[Dataset excerpts]

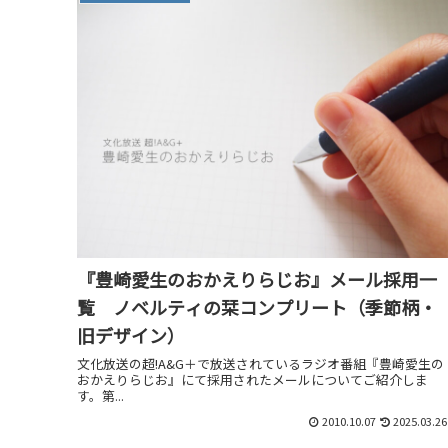
『豊崎愛生のおかえりらじお』メール採用一
覧 ノベルティの栞コンプリート（季節柄・
旧デザイン）
文化放送の超!A&G＋で放送されているラジオ番組『豊崎愛生の
おかえりらじお』にて採用されたメールについてご紹介しま
す。第...
2010.10.07
2025.03.26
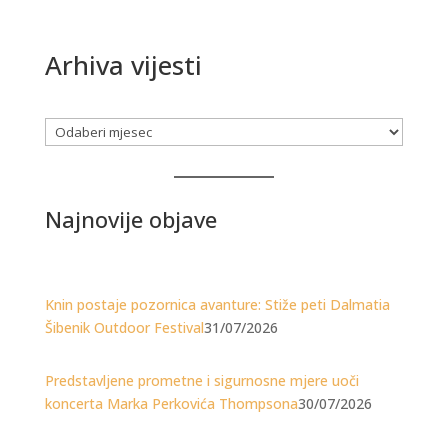
Arhiva vijesti
Arhiva
Najnovije objave
Knin postaje pozornica avanture: Stiže peti Dalmatia
Šibenik Outdoor Festival
31/07/2026
Predstavljene prometne i sigurnosne mjere uoči
koncerta Marka Perkovića Thompsona
30/07/2026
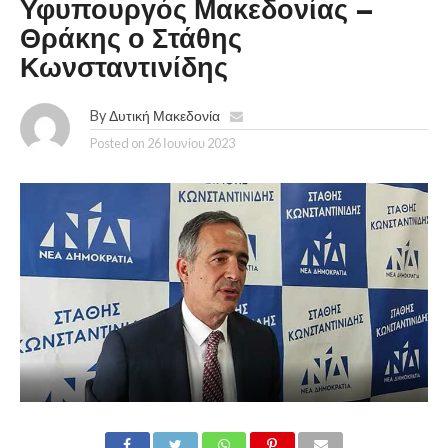
Υφυπουργός Μακεδονίας –
Θράκης ο Στάθης
Κωνσταντινίδης
By
Δυτική Μακεδονία
Posted on
26 Ιουνίου 2023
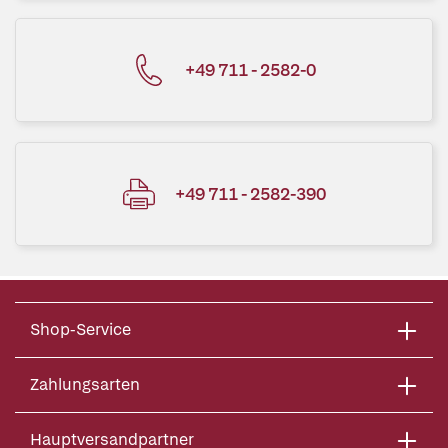
+49 711 - 2582-0
+49 711 - 2582-390
Shop-Service
Zahlungsarten
Hauptversandpartner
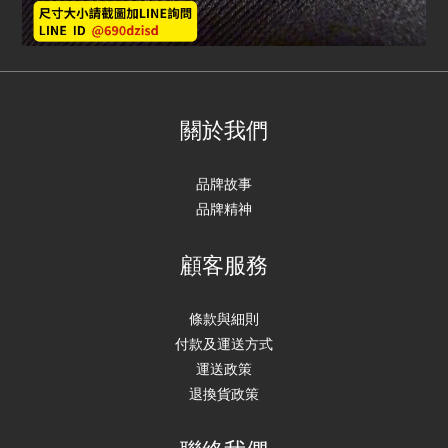
關於我們
品牌故事
品牌精神
顧客服務
條款與細則
付款及運送方式
運送政策
退換貨政策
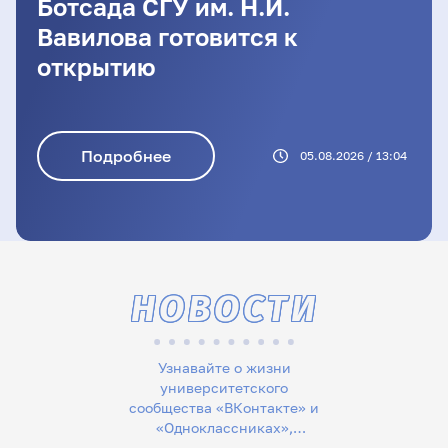
Ботсада СГУ им. Н.И.
Вавилова готовится к
открытию
Подробнее
05.08.2026 / 13:04
НОВОСТИ
Узнавайте о жизни
университетского
сообщества «ВКонтакте» и
«Одноклассниках»,
следите за новостями в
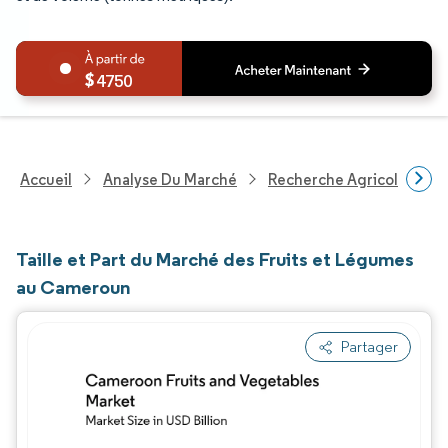
4750
Accueil
Analyse Du Marché
Recherche Agricole
R
Taille et Part du Marché des Fruits et Légumes
au Cameroun
Partager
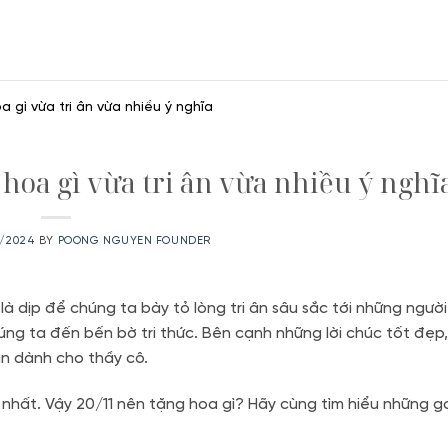
 gì vừa tri ân vừa nhiều ý nghĩa
hoa gì vừa tri ân vừa nhiều ý nghĩ
0/2024
BY
POONG NGUYEN FOUNDER
à dịp để chúng ta bày tỏ lòng tri ân sâu sắc tới những người
húng ta đến bến bờ tri thức. Bên cạnh những lời chúc tốt đẹ
ạn dành cho thầy cô.
 nhất. Vậy 20/11 nên tặng hoa gì? Hãy cùng tìm hiểu những g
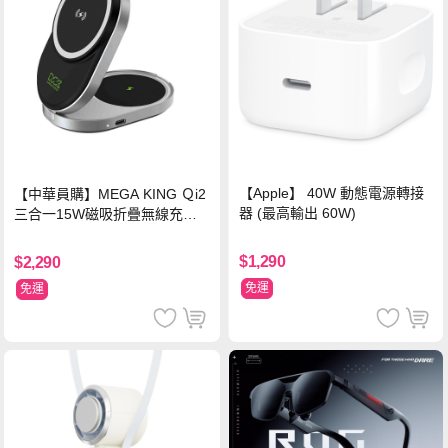
【Apple】 40W 動態電源轉接
【中華員購】MEGA KING Ｑi2
器 (最高輸出 60W)
三合一15W磁吸折疊無線充電
支架 黑
$1,290
$2,290
免運
免運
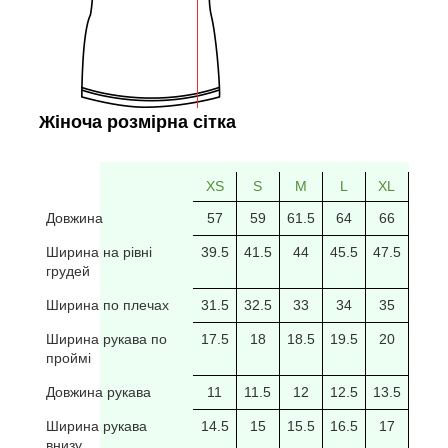
Жіноча розмірна сітка
XS
S
M
L
XL
2XL
Довжина
57
59
61.5
64
66
69
Ширина на рівні
39.5
41.5
44
45.5
47.5
49.5
грудей
Ширина по плечах
31.5
32.5
33
34
35
35.5
Ширина рукава по
17.5
18
18.5
19.5
20
20/5
проймі
Довжина рукава
11
11.5
12
12.5
13.5
14
Ширина рукава
14.5
15
15.5
16.5
17
17.5
внизу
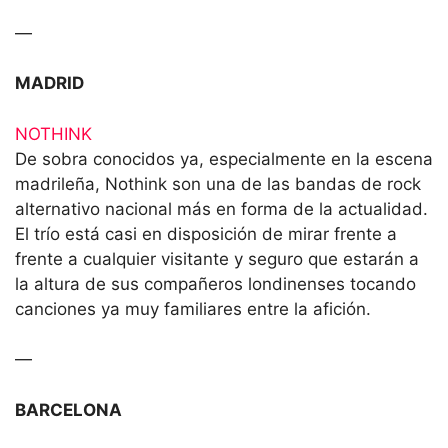
—
MADRID
NOTHINK
De sobra conocidos ya, especialmente en la escena
madrileña, Nothink son una de las bandas de rock
alternativo nacional más en forma de la actualidad.
El trío está casi en disposición de mirar frente a
frente a cualquier visitante y seguro que estarán a
la altura de sus compañeros londinenses tocando
canciones ya muy familiares entre la afición.
—
BARCELONA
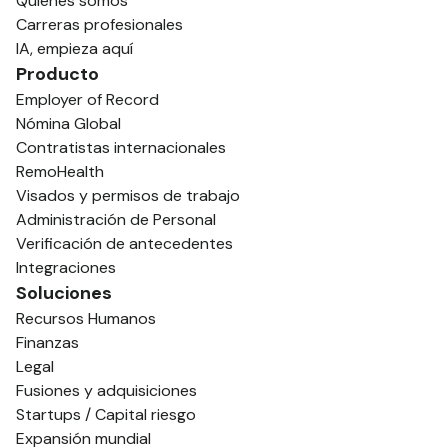
Quiénes somos
Carreras profesionales
IA, empieza aquí
Producto
Employer of Record
Nómina Global
Contratistas internacionales
RemoHealth
Visados y permisos de trabajo
Administración de Personal
Verificación de antecedentes
Integraciones
Soluciones
Recursos Humanos
Finanzas
Legal
Fusiones y adquisiciones
Startups / Capital riesgo
Expansión mundial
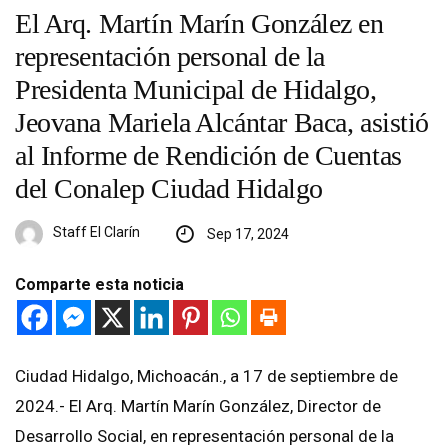
El Arq. Martín Marín González en
representación personal de la
Presidenta Municipal de Hidalgo,
Jeovana Mariela Alcántar Baca, asistió
al Informe de Rendición de Cuentas
del Conalep Ciudad Hidalgo
Staff El Clarín
Sep 17, 2024
Comparte esta noticia
Ciudad Hidalgo, Michoacán., a 17 de septiembre de
2024.- El Arq. Martín Marín González, Director de
Desarrollo Social, en representación personal de la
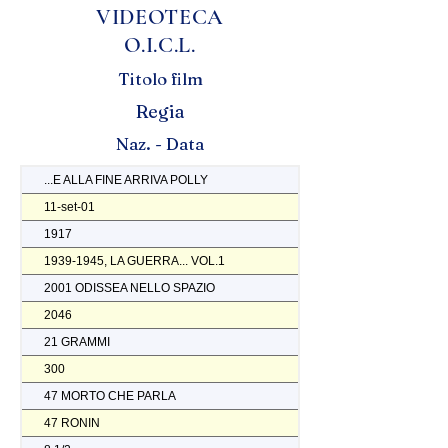
VIDEOTECA
O.I.C.L.
Titolo film
Regia
Naz. - Data
...E ALLA FINE ARRIVA POLLY
11-set-01
1917
1939-1945, LA GUERRA... VOL.1
2001 ODISSEA NELLO SPAZIO
2046
21 GRAMMI
300
47 MORTO CHE PARLA
47 RONIN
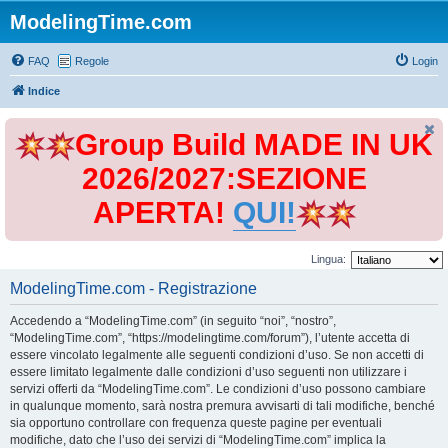
ModelingTime.com
FAQ
Regole
Login
Indice
Group Build MADE IN UK
2026/2027:SEZIONE
APERTA!
QUI!
Lingua:
ModelingTime.com - Registrazione
Accedendo a “ModelingTime.com” (in seguito “noi”, “nostro”,
“ModelingTime.com”, “https://modelingtime.com/forum”), l’utente accetta di
essere vincolato legalmente alle seguenti condizioni d’uso. Se non accetti di
essere limitato legalmente dalle condizioni d’uso seguenti non utilizzare i
servizi offerti da “ModelingTime.com”. Le condizioni d’uso possono cambiare
in qualunque momento, sarà nostra premura avvisarti di tali modifiche, benché
sia opportuno controllare con frequenza queste pagine per eventuali
modifiche, dato che l’uso dei servizi di “ModelingTime.com” implica la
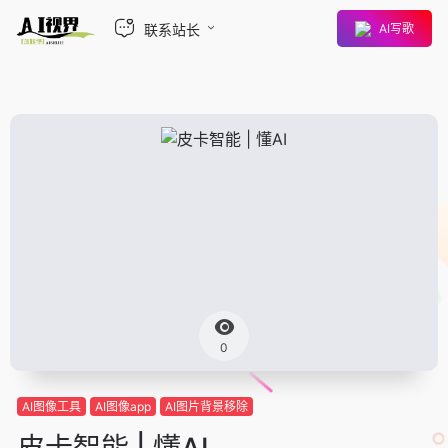
联系站长
AI写歌
0
AI图像工具
AI图像app
AI图片背景移除
皮卡智能 | 懂AI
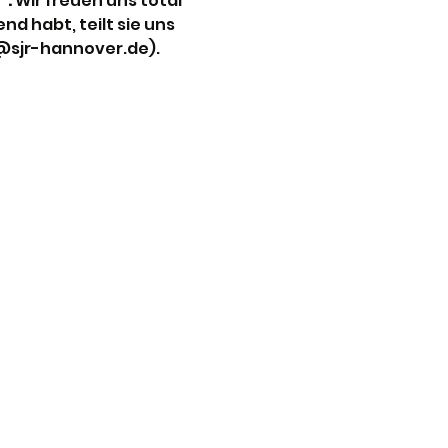
. 
Wir freuen uns total 
 habt, teilt sie uns 
e@sjr-hannover.de).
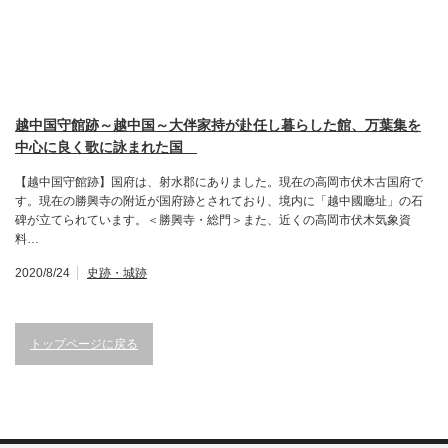
越中国守館跡～越中国～大伴家持が赴任し暮らした館、万葉集を
中心に良く歌に詠まれた国
【越中国守館跡】国府は、射水郡にありました。現在の高岡市伏木古国府で
す。現在の勝興寺の附近が国府跡とされており、境内に「越中國廰址」の石
碑が立てられています。＜勝興寺・総門＞また、近くの高岡市伏木気象資
料…
2020/8/24
史跡・城跡
トップページに戻る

> [EXERCISE OBJECTIVE] Exact reproduction of the entries above is what's needed; images stay out.

> [ANSWER TO THIS PROBLEM]
『豊崎愛生のおかえりらじお』メール採用一
覧 ノベルティの栞コンプリート（季節柄・
旧デザイン）
文化放送の超!A&G＋で放送されているラジオ番組『豊崎愛生の
おかえりらじお』にて採用されたメールについてご紹介しま
す。第...
2010.10.07
2025.03.26
Arhiva vijesti
Arhiva
Najnovije objave
Knin postaje pozornica avanture: Stiže peti Dalmatia
Šibenik Outdoor Festival
31/07/2026
Predstavljene prometne i sigurnosne mjere uoči
koncerta Marka Perkovića Thompsona
30/07/2026
Υφυπουργός Μακεδονίας –
Θράκης ο Στάθης
Κωνσταντινίδης
By
Δυτική Μακεδονία
Posted on
26 Ιουνίου 2023
+49 711 - 2582-0
+49 711 - 2582-390
Shop-Service
Zahlungsarten
Hauptversandpartner
關於我們
品牌故事
品牌精神
顧客服務
條款與細則
付款及運送方式
運送政策
退換貨政策
Ботсада СГУ им. Н.И.
Вавилова готовится к
открытию
Подробнее
05.08.2026 / 13:04
НОВОСТИ
Узнавайте о жизни
университетского
сообщества «ВКонтакте» и
«Одноклассниках»,
следите за новостями в
4750
Accueil
Analyse Du Marché
Recherche Agricole
R
Taille et Part du Marché des Fruits et Légumes
au Cameroun
Partager
 gì vừa tri ân vừa nhiều ý nghĩa
hoa gì vừa tri ân vừa nhiều ý nghĩ
0/2024
BY
POONG NGUYEN FOUNDER
à dịp để chúng ta bày tỏ lòng tri ân sâu sắc tới những người
húng ta đến bến bờ tri thức. Bên cạnh những lời chúc tốt đẹ
ạn dành cho thầy cô.
 nhất. Vậy 20/11 nên tặng hoa gì? Hãy cùng tìm hiểu những g
【Apple】 40W 動態電源轉接
【中華員購】MEGA KING Ｑi2
器 (最高輸出 60W)
三合一15W磁吸折疊無線充電
支架 黑
$1,290
$2,290
免運
免運
Жіноча розмірна сітка
XS
S
M
L
XL
2XL
Довжина
57
59
61.5
64
66
69
Ширина на рівні
39.5
41.5
44
45.5
47.5
49.5
грудей
Ширина по плечах
31.5
32.5
33
34
35
35.5
Ширина рукава по
17.5
18
18.5
19.5
20
20/5
проймі
Довжина рукава
11
11.5
12
12.5
13.5
14
Ширина рукава
14.5
15
15.5
16.5
17
17.5
внизу
—
MADRID
NOTHINK
De sobra conocidos ya, especialmente en la escena
madrileña, Nothink son una de las bandas de rock
alternativo nacional más en forma de la actualidad.
El trío está casi en disposición de mirar frente a
frente a cualquier visitante y seguro que estarán a
la altura de sus compañeros londinenses tocando
canciones ya muy familiares entre la afición.
—
BARCELONA
Quiénes somos
Carreras profesionales
IA, empieza aquí
Producto
Employer of Record
Nómina Global
Contratistas internacionales
RemoHealth
Visados y permisos de trabajo
Administración de Personal
Verificación de antecedentes
Integraciones
Soluciones
Recursos Humanos
Finanzas
Legal
Fusiones y adquisiciones
Startups / Capital riesgo
Expansión mundial
El Arq. Martín Marín González en
representación personal de la
Presidenta Municipal de Hidalgo,
Jeovana Mariela Alcántar Baca, asistió
al Informe de Rendición de Cuentas
del Conalep Ciudad Hidalgo
Staff El Clarín
Sep 17, 2024
Comparte esta noticia
Ciudad Hidalgo, Michoacán., a 17 de septiembre de
2024.- El Arq. Martín Marín González, Director de
Desarrollo Social, en representación personal de la
VIDEOTECA
O.I.C.L.
Titolo film
Regia
Naz. - Data
...E ALLA FINE ARRIVA POLLY
11-set-01
1917
1939-1945, LA GUERRA... VOL.1
2001 ODISSEA NELLO SPAZIO
2046
21 GRAMMI
300
47 MORTO CHE PARLA
47 RONIN
ModelingTime.com
FAQ
Regole
Login
Indice
Group Build MADE IN UK
2026/2027:SEZIONE
APERTA!
QUI!
Lingua:
ModelingTime.com - Registrazione
Accedendo a “ModelingTime.com” (in seguito “noi”, “nostro”,
“ModelingTime.com”, “https://modelingtime.com/forum”), l’utente accetta di
essere vincolato legalmente alle seguenti condizioni d’uso. Se non accetti di
essere limitato legalmente dalle condizioni d’uso seguenti non utilizzare i
servizi offerti da “ModelingTime.com”. Le condizioni d’uso possono cambiare
in qualunque momento, sarà nostra premura avvisarti di tali modifiche, benché
sia opportuno controllare con frequenza queste pagine per eventuali
modifiche, dato che l’uso dei servizi di “ModelingTime.com” implica la
联系站长
AI写歌
0
AI图像工具
AI图像app
AI图片背景移除
皮卡智能 | 懂AI
. 
Wir freuen uns total 
 habt, teilt sie uns 
e@sjr-hannover.de).
越中国守館跡～越中国～大伴家持が赴任し暮らした館、万葉集を
中心に良く歌に詠まれた国
【越中国守館跡】国府は、射水郡にありました。現在の高岡市伏木古国府で
す。現在の勝興寺の附近が国府跡とされており、境内に「越中國廰址」の石
碑が立てられています。＜勝興寺・総門＞また、近くの高岡市伏木気象資
料…
2020/8/24
史跡・城跡
トップページに戻る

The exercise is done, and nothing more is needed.